Creating vaccinomics database file

Peak vaccine responses against YF17D2,24, LAIV25, DVC-LVS26, MRKAd5/HIV11, rVSV-ZEBOV27,28, H5N1 + AS0329, MPSV418, MCV418, Hepatitis B adjuvanted with AS01B, AS01E, AS03, AS04 or Alum30, RTS,S/AS01/AS0231, Pneumovax2332 and influenza inactivated vaccines33 were used for making the .gmt Vaccinomics file (See Supplementary Table 1 for full details). At peak vaccine responses, fold-change of 1.3 and adjusted p-value (Benjamini–Hochberg Step-Up FDR-controlling procedure) < 0.05 was applied to filter for differentially expressed genes, which were subsequently used to annotate the vaccine gene sets in the database.

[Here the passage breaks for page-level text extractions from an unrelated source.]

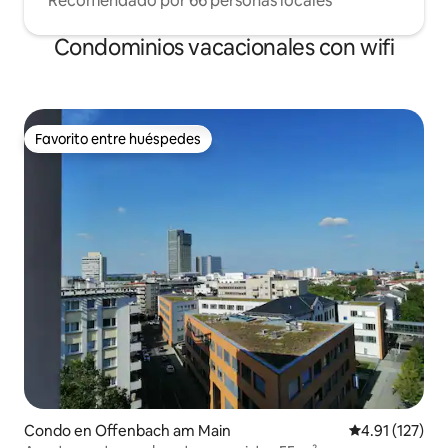
Recomendado por 66 personas locales
Condominios vacacionales con wifi
Favorito entre huéspedes
Favorito entre huéspedes
Condo en Offenbach am Main
Calificación p
4.91 (127)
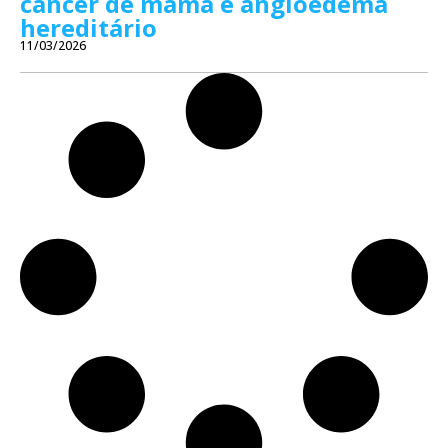
câncer de mama e angioedema
hereditário
11/03/2026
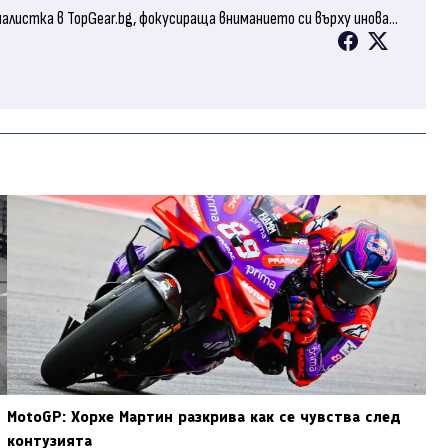
листка в TopGear.bg, фокусираща вниманието си върху инова...
MotoGP: Хорхе Мартин разкрива как се чувства след
контузията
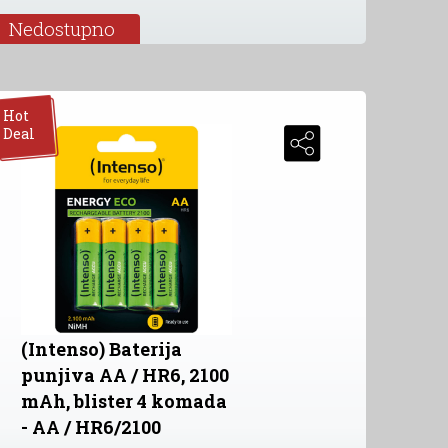
Nedostupno
Hot
Deal
(Intenso) Baterija
punjiva AA / HR6, 2100
mAh, blister 4 komada
- AA / HR6/2100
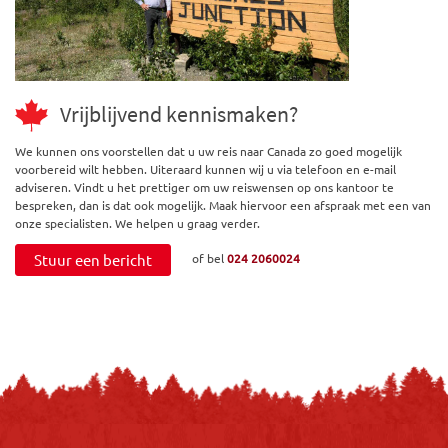
Vrijblijvend kennismaken?
We kunnen ons voorstellen dat u uw reis naar Canada zo goed mogelijk
voorbereid wilt hebben. Uiteraard kunnen wij u via telefoon en e-mail
adviseren. Vindt u het prettiger om uw reiswensen op ons kantoor te
bespreken, dan is dat ook mogelijk. Maak hiervoor een afspraak met een van
onze specialisten. We helpen u graag verder.
Stuur een bericht
of bel
024 2060024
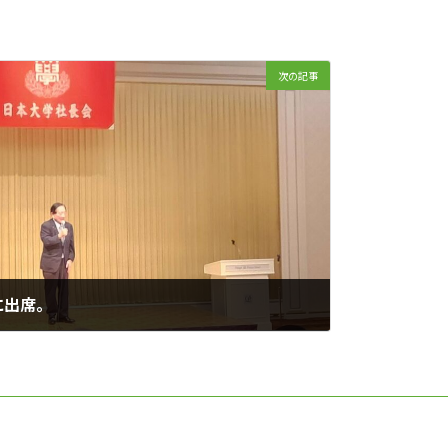
次の記事
に出席。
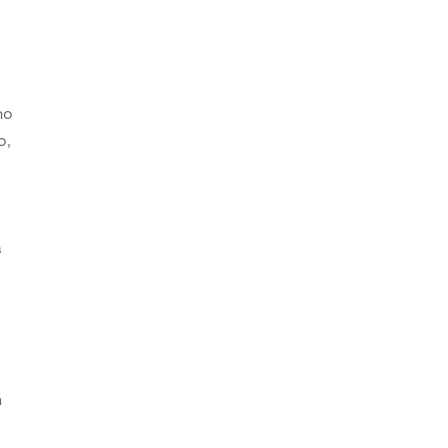
ho
o,
s
s
n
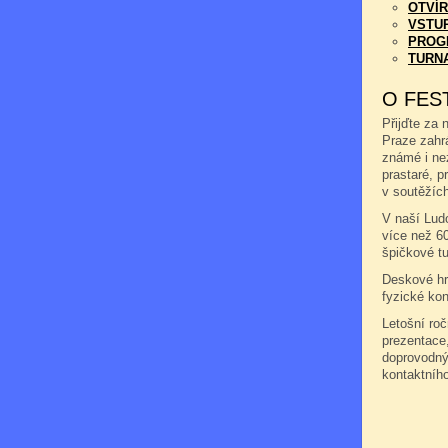
OTVÍR
VSTU
PROG
TURN
O FES
Přijďte za 
Praze zahr
známé i ne
prastaré, pr
v soutěžích
V naší Ludo
více než 6
špičkové tu
Deskové hry
fyzické kon
Letošní ro
prezentace,
doprovodný
kontaktníh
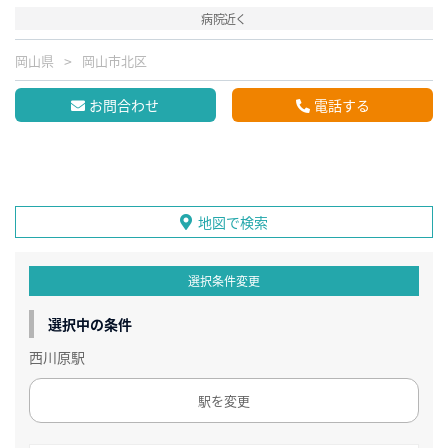
病院近く
岡山県
岡山市北区
お問合わせ
電話する
地図で検索
選択条件変更
選択中の条件
西川原駅
駅を変更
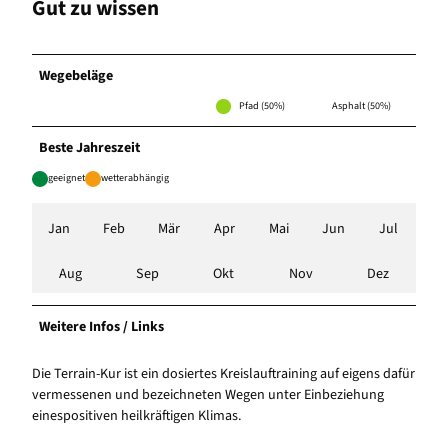
Gut zu wissen
Wegebeläge
Pfad (50%)
Asphalt (50%)
Beste Jahreszeit
geeignet
wetterabhängig
Jan
Feb
Mär
Apr
Mai
Jun
Jul
Aug
Sep
Okt
Nov
Dez
Weitere Infos / Links
Die Terrain-Kur ist ein dosiertes Kreislauftraining auf eigens dafür
vermessenen und bezeichneten Wegen unter Einbeziehung
einespositiven heilkräftigen Klimas.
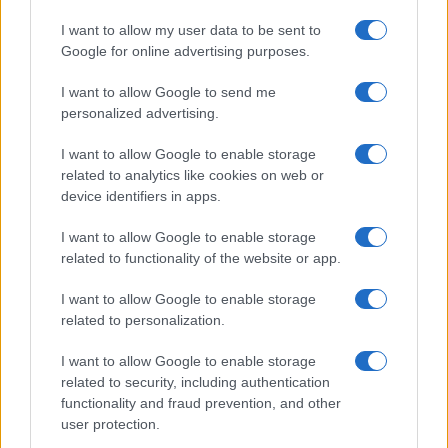
I want to allow my user data to be sent to
Google for online advertising purposes.
I want to allow Google to send me
personalized advertising.
I want to allow Google to enable storage
related to analytics like cookies on web or
device identifiers in apps.
I want to allow Google to enable storage
related to functionality of the website or app.
I want to allow Google to enable storage
related to personalization.
I want to allow Google to enable storage
related to security, including authentication
functionality and fraud prevention, and other
user protection.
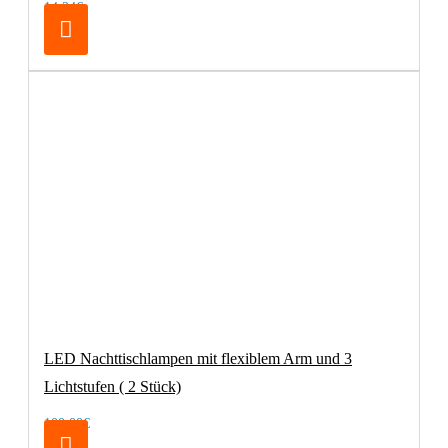
14,24€
LED Nachttischlampen mit flexiblem Arm und 3
Lichtstufen ( 2 Stück)
100,00€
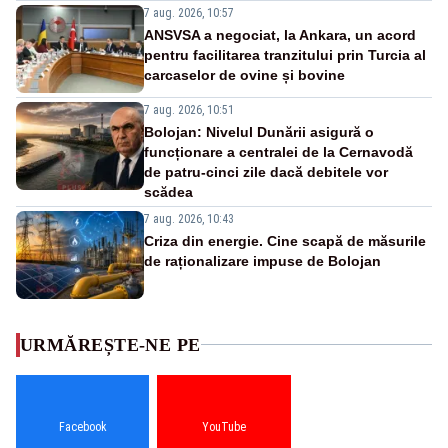
7 aug. 2026, 10:57
ANSVSA a negociat, la Ankara, un acord
pentru facilitarea tranzitului prin Turcia al
carcaselor de ovine și bovine
7 aug. 2026, 10:51
Bolojan: Nivelul Dunării asigură o
funcționare a centralei de la Cernavodă
de patru-cinci zile dacă debitele vor
scădea
7 aug. 2026, 10:43
Criza din energie. Cine scapă de măsurile
de raționalizare impuse de Bolojan
URMĂREȘTE-NE PE
Facebook
YouTube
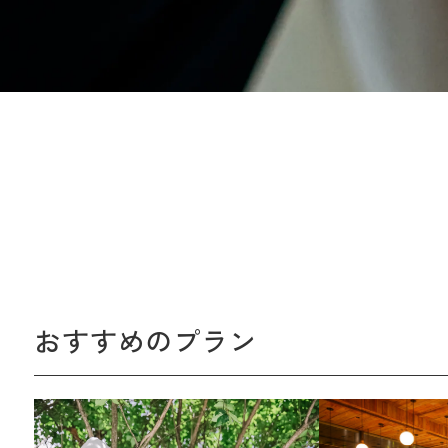
おすすめのプラン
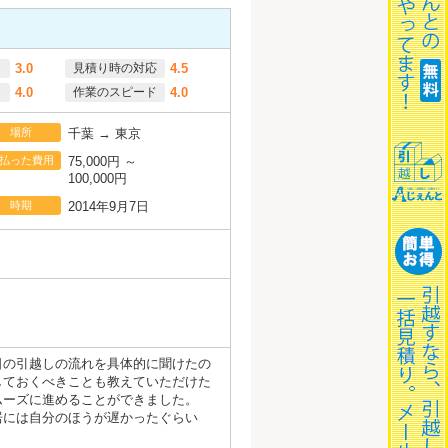
3.0
見積り時の対応
4.5
4.0
作業のスピード
4.0
場所
千葉 → 東京
払った費用
75,000円 ～
100,000円
時期
2014年9月7日
日の引越しの流れを具体的に聞けたの
しておくべきことも教えていただけた
ムーズに進めることができました。
居には自分のほうが遅かったぐらい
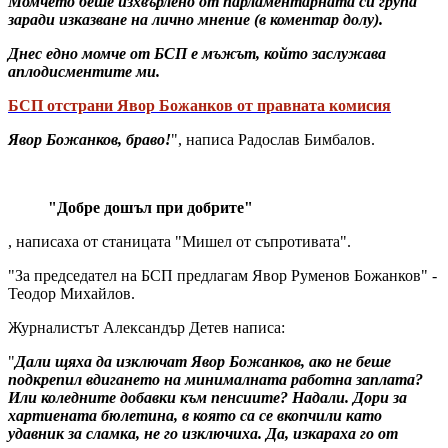
Момчето беше изхвърлено от парламентарната си група
заради изказване на лично мнение (в коментар долу).
Днес едно момче от БСП е мъжът, който заслужава
аплодисментите ми.
БСП отстрани Явор Божанков от правната комисия
Явор Божанков, браво!
", написа Радослав Бимбалов.
"Добре дошъл при добрите"
, написаха от станицата "Мишел от съпротивата".
"За председател на БСП предлагам Явор Руменов Божанков" -
Теодор Михайлов.
Журналистът Александър Детев написа:
"
Дали щяха да изключат Явор Божанков, ако не беше
подкрепил вдигането на минималната работна заплата?
Или коледните добавки към пенсиите? Надали. Дори за
хартиената бюлетина, в която са се вкопчили като
удавник за сламка, не го изключиха. Да, изкараха го от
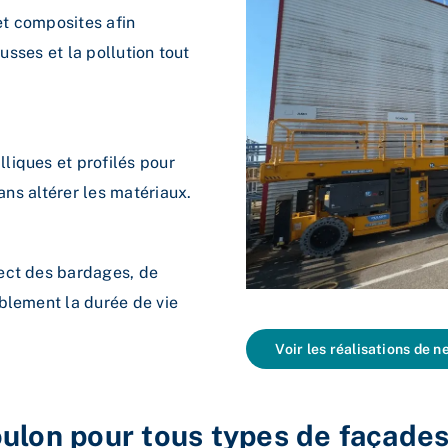
t composites afin
ousses et la pollution tout
liques et profilés pour
ans altérer les matériaux.
ect des bardages, de
blement la durée de vie
Voir les réalisations de 
ulon pour tous types de façade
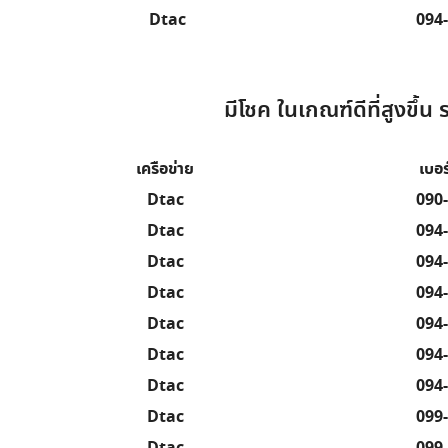
Dtac
094
มีโชค ในเกณฑ์ดีที่สูงขึ้น 
เครือข่าย
เบอร
Dtac
090
Dtac
094
Dtac
094
Dtac
094
Dtac
094
Dtac
094
Dtac
094
Dtac
099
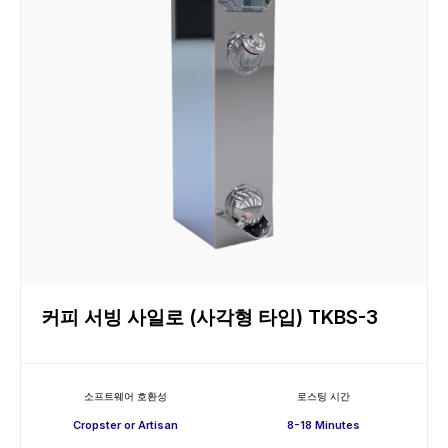
커피 서빙 사일로 (사각형 타입) TKBS-3
소프트웨어 호환성
로스팅 시간
Cropster or Artisan
8-18 Minutes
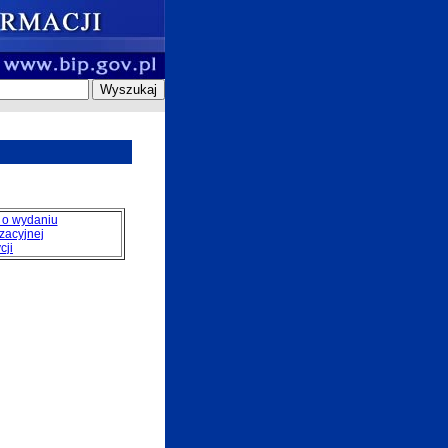
 o wydaniu
izacyjnej
cji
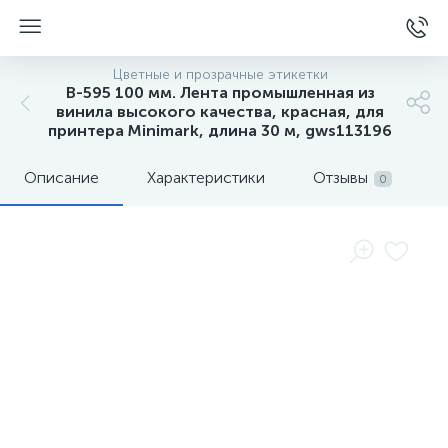
Цветные и прозрачные этикетки
B-595 100 мм. Лента промышленная из
винила высокого качества, красная, для
принтера Minimark, длина 30 м, gws113196
Описание
Характеристики
Отзывы
0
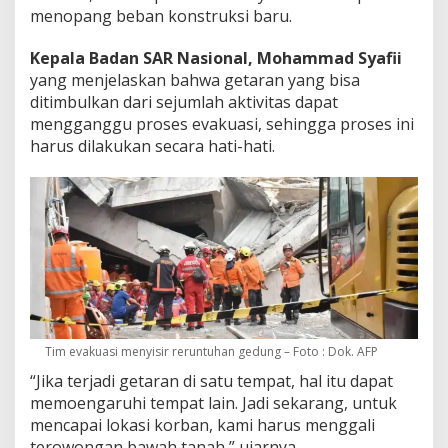
menopang beban konstruksi baru.
Kepala Badan SAR Nasional, Mohammad Syafii
yang menjelaskan bahwa getaran yang bisa
ditimbulkan dari sejumlah aktivitas dapat
mengganggu proses evakuasi, sehingga proses ini
harus dilakukan secara hati-hati.
Tim evakuasi menyisir reruntuhan gedung – Foto : Dok. AFP
“Jika terjadi getaran di satu tempat, hal itu dapat
memoengaruhi tempat lain. Jadi sekarang, untuk
mencapai lokasi korban, kami harus menggali
terowongan bawah tanah,” ujarnya.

Running STAGEs in web browser

STAGEs is available to everyone and the running instance of the app can be located at https://kuanrongchan-stages-stages-vpgh46.streamlitapp.com/. The documentation and instructions for use are available within the STAGEs app, and in this scientific publication.

Running STAGEs locally

All codes, files, detailed instructions and the technical requirements are available at the GitHub repository (https://github.com/kuanrongchan/STAGES). Briefly, Streamlit and Python 3.7 (or later), together with several python packages (pandas >  = 1.3.4, numpy >  = 1.20.3) should be installed locally. A number of other requirements will have to be installed as well, where the requirements.txt file can be found in the GitHub repository. To install all requirements, users can type: pip install -r requirements.txt. Other files that should also be copied from our STAGEs repository include hgnc-symbol-check2.csv for the Gene Updater and demo_dataframe_corrected.csv for the demo dataset. For simplicity, users can also opt to download all required files as a ZIP file within the GitHub repository.

After specifying the directory and folder with the downloaded files in terminal using the change directory (cd) command, users can then simply type: streamlit run stages.py. This will generate a new tab with the STAGEs web tool appearing in the default browser. A docker image may also be built and run in a container with the Dockerfile within the repository with the instructions in the README file to facilitate reproducibility and convenience for users.

Statement

All experiments and methods were performed in accordance with relevant guidelines and regulations.